Despite the lack of clinical research, Blackburn lives with the success of her ibogaine treatment every day.

The shift she experienced from taking the psychedelic was unrivaled to any treatment she’d tried before. She came to see addiction as something she had control over, because suddenly, she did.

Soon after her first ibogaine treatment, Blackburn moved to the Mexican village. She lived there for two years, working with people recovering from their own treatment.

“It was harder physically on certain people. Age was definitely a factor,” she said. “But the mental clarity, the loss of compulsion and a restoration of your brain to a pre-addictive state was always present.”

She lived there, fell in love with a man and was sober for two years. One night, her partner died of a heart attack in his sleep next to her in bed. He was 32.

“That wrecked me,” Blackburn said.

She moved back to the U.S., to New York City, and “that’s when I started using again,” Blackburn said.

For many people with substance use disorders, relapsing is a part of long-term recovery. But even her relapse following ibogaine felt different. It wasn’t induced by an underlying craving or withdrawal, as it had been in the past. Her choice to use again was lucid.

“It was the first time I used that I was very conscious of what I was doing. It was important to realize I did have a choice,” she said. “I knew it was the wrong one, I was just so miserable and broken that I didn’t care.”

Another ibogaine treatment helped her maintain sobriety for a few years after that, until her dad was diagnosed with a terminal illness, and she relapsed again. This time, she violated felony parole. She spent three months in jail before a stint at a residential treatment facility where she was given a Vivitrol (naltrexone) implant to suppress her cravings, and it worked.

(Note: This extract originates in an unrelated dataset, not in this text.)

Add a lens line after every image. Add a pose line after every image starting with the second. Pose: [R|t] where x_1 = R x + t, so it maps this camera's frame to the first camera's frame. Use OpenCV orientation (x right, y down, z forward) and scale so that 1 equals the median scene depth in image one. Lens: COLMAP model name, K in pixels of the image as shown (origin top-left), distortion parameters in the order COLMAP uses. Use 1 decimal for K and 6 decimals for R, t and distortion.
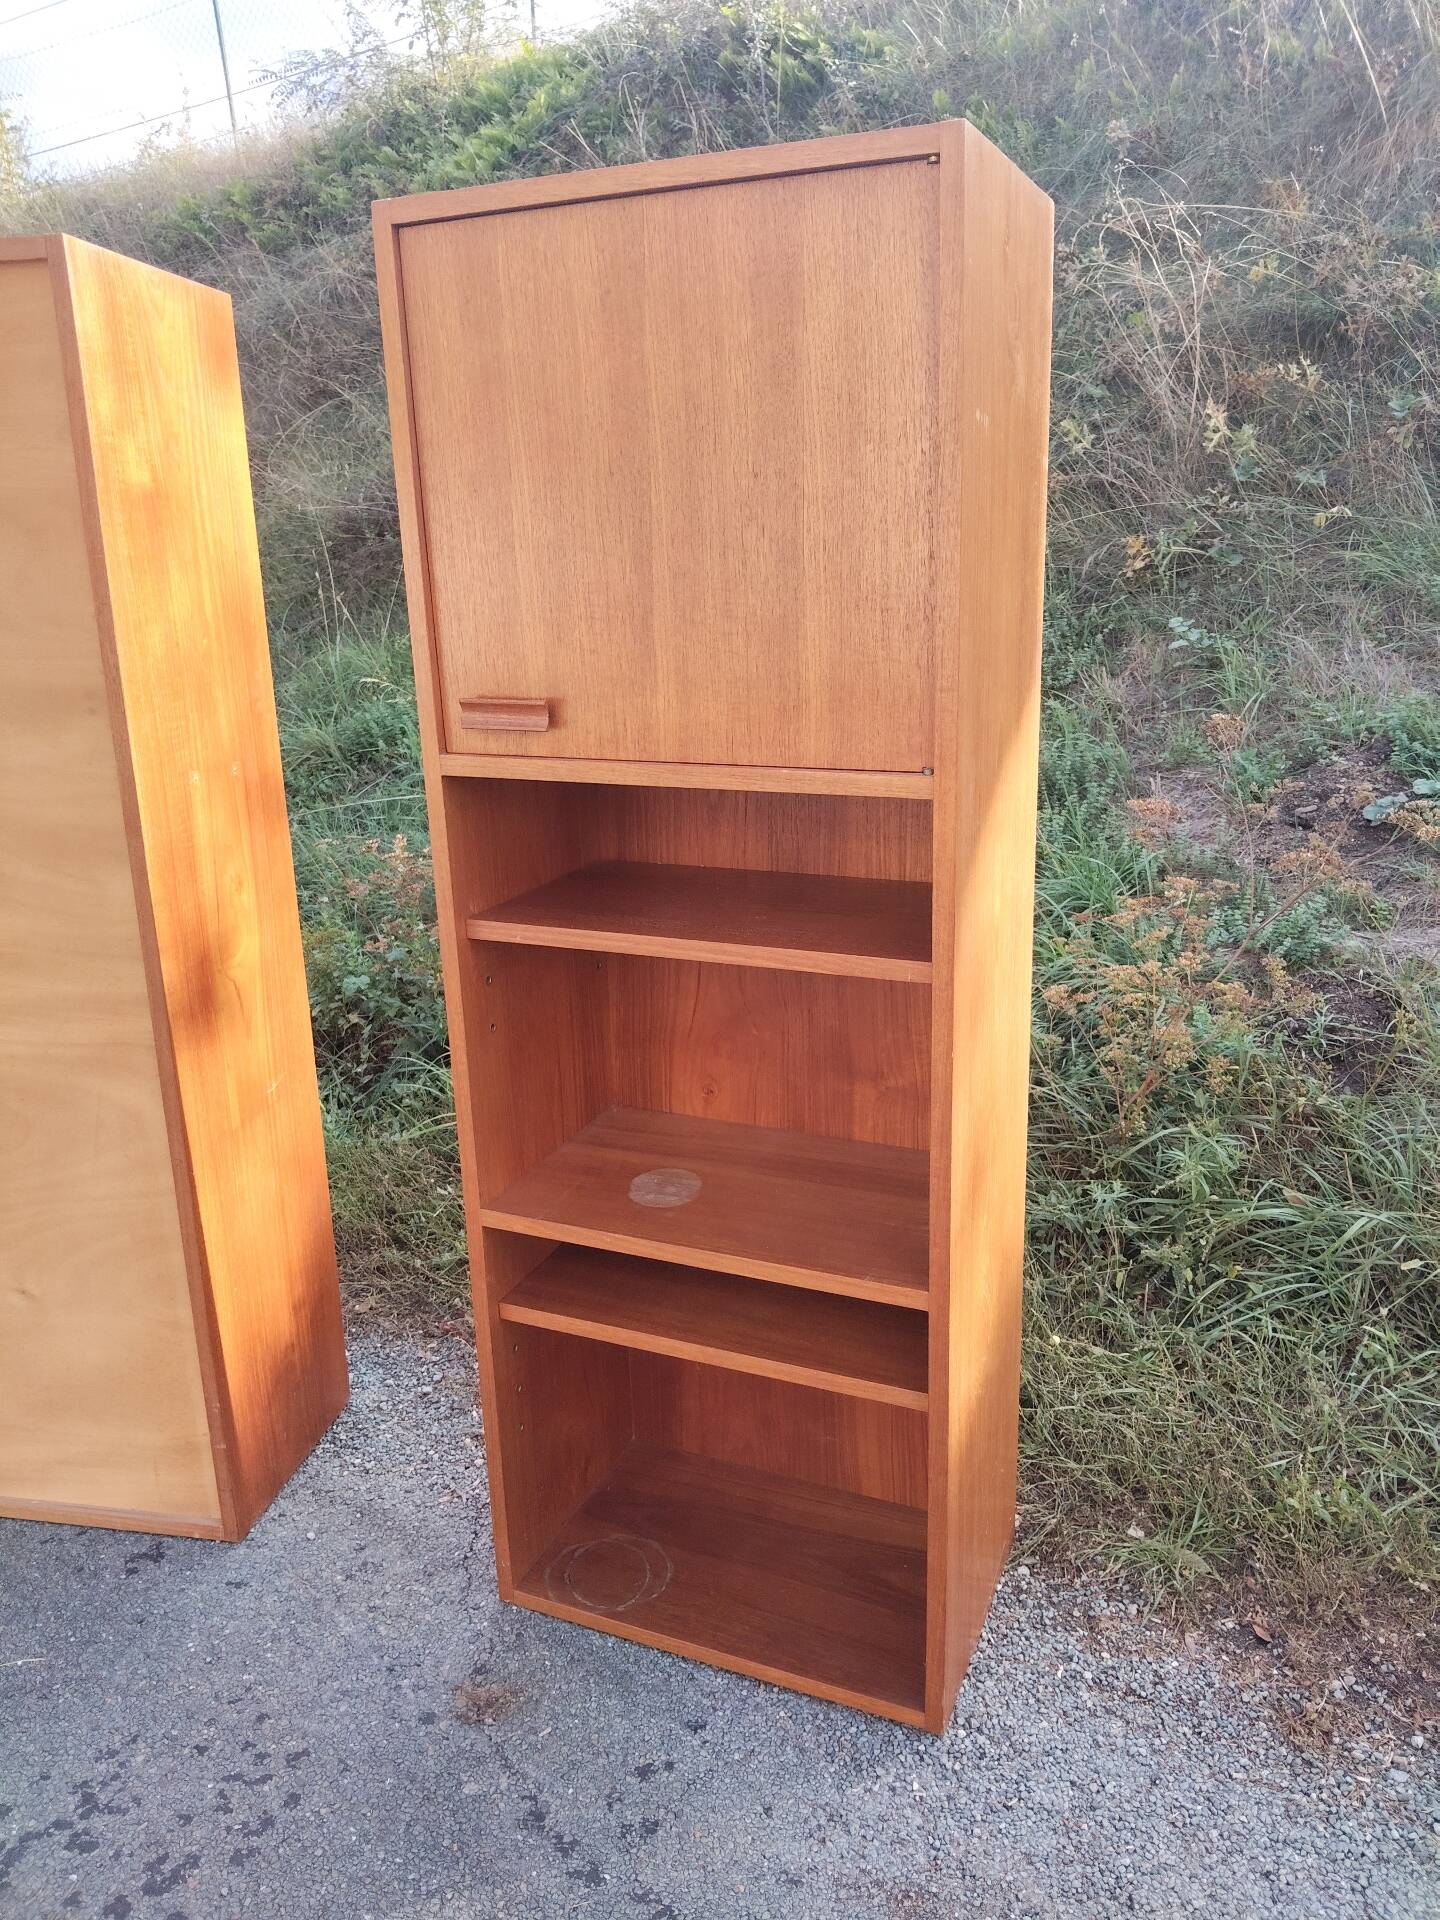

Blackburn has been sober for six years. For her, ibogaine’s critical imprint on her life isn’t diminished by her relapsing. Maintaining long-term recovery is a constant pursuit in self-actualization and self-accountability, and no medication or narcotics anonymous meeting has helped her more toward that goal than ibogaine, she said.

“When you’ve been in addiction for some years, you have a big deficit in your soul, because addiction takes that from you.”

Ibogaine “helped me separate myself from that guilt and shame,” she said. “People deserve to have that option.”